The recipes themselves make vegetables behave as if they were on steroids and no longer satisfied with sitting pretty behind the usual spotlight – meat. Vegetables suddenly become not just yummy and healthy, but dazzling. My mother cooked the ‘Spring Vegetable Saute With Tarragon’ (pg 199) along with a fillet steak, yet everyone was more interested in commenting on how beautifully cooked the vegetables were. Another cracking example is the ‘Chilli With Beans, Tomatoes & Corn’ (pg 173) (basically replace the minced beef in Chilli Con Carne with a mix of vegetables). I definitely prefer this to the meat variety and sometimes cook a batch for the week’s work lunch (I just section it into tupperware containers, take one a day and heat it up in the microwave in the staff room).
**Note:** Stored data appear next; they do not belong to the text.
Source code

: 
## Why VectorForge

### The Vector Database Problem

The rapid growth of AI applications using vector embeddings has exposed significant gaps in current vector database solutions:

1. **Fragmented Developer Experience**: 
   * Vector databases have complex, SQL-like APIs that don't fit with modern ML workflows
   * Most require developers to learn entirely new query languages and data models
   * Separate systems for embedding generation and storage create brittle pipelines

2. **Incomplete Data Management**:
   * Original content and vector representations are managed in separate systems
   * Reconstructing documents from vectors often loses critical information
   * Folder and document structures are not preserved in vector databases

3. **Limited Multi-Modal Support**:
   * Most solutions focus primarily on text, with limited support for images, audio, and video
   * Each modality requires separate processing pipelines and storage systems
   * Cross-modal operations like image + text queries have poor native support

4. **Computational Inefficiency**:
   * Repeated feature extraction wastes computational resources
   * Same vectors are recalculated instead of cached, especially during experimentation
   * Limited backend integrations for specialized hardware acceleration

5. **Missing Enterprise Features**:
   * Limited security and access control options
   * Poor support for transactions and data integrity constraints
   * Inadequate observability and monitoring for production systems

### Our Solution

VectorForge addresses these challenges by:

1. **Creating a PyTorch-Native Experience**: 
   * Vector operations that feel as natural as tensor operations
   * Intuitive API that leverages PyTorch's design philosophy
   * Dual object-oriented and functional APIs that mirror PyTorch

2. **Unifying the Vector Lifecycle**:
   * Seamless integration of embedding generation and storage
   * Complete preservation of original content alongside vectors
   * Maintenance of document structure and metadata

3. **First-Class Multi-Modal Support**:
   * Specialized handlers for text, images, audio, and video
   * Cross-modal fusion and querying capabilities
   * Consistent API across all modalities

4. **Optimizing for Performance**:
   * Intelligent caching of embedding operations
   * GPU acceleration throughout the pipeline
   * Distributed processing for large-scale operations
While most recipes emphasise the epic tastyness of veg, there is also a selection of recipes where the vegetable content is hidden (‘Secret-Ingrediant Chocolate Cake’ (pg 243) using tomato juice is a fine example) – a great way for tricking fussy eaters into more nutrients (though I prefer the ‘eat what I give you or go hungry’ tactic)
I wouldn’t recommend it to a vegetarian or vegan unless it was complimentary to their other cookbooks. Although ‘Vegetables for Vitality’ has a good choice of meat and diary free recipes, it is aimed at those who want to maximise their vegetable intake and eat closer to the ideal of 5 serves recommended a day whilst retaining their meat eating (or those who simply want to ‘pimp up’ their existing veg repertoire). I am not sure whether it supplies enough recipes that take into account the higher servings of proteins and other minerals that a meat free diet needs for balanced nutrition.
The photography is the only reason ‘Vegetables For Vitalilty’ did not receive a perfect score. Although the least important aspect for any cooking book, food photography is considered one of the highest selling points and a part of creating a desire to try cooking. unfortunately, some of the pictures are partly out of focus, others completely blurred (you can see this blurriness on the cover image. I’ve chosen the two other pages because their photography was of good quality). When in focus the photography is nothing special, though adequate. Considering some of the amazing food photography I have seen on amateur recipe blogs lately there is a higher standard expected of published books with a studio and professional photographers available.
‘Vegetables For Vitality’ is an extremely well planned and executed book. It is clear that team at ‘Reader’s Digest’ have put a lot of effort into collecting the information and selecting the recipes. It is excellent not only for its ease in use, bounty of information but also for its genuinely tasty recipes.